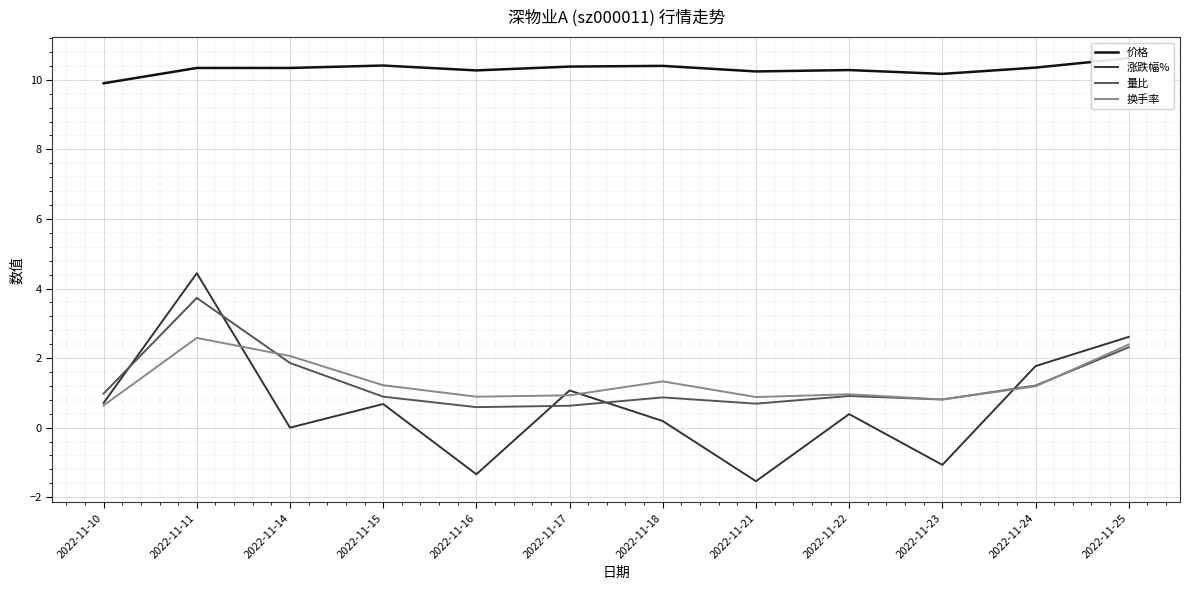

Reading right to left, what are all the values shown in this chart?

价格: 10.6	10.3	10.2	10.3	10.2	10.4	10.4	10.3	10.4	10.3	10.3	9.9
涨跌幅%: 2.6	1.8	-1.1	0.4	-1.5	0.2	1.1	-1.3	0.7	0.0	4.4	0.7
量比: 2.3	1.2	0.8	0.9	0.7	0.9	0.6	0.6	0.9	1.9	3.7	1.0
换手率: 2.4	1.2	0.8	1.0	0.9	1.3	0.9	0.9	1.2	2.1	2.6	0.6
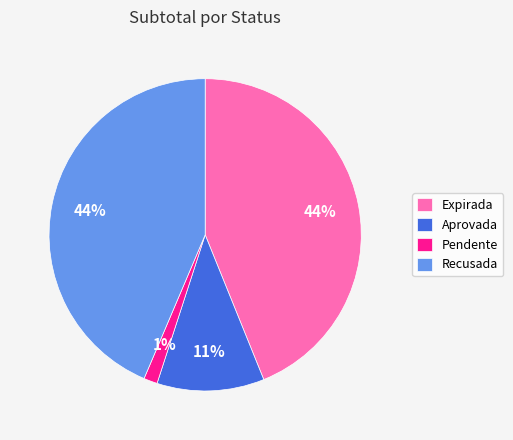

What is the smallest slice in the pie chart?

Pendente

---

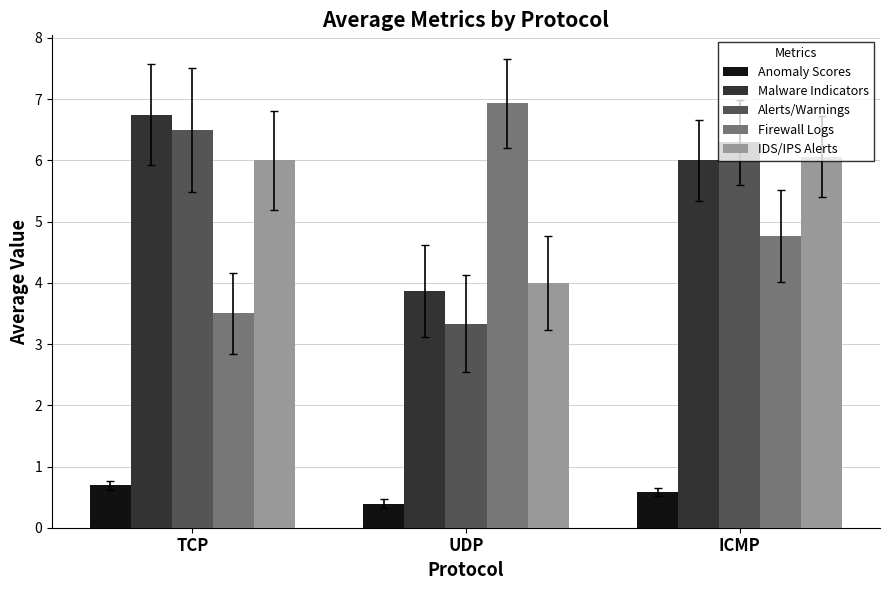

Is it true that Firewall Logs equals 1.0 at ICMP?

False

• _EXERCISE REQUIREMENTS_
Return every line in the rows that contains the word "chart".

• _EXERCISE RESULT_
Reading right to left, what are all the values shown in this chart?
What is the smallest slice in the pie chart?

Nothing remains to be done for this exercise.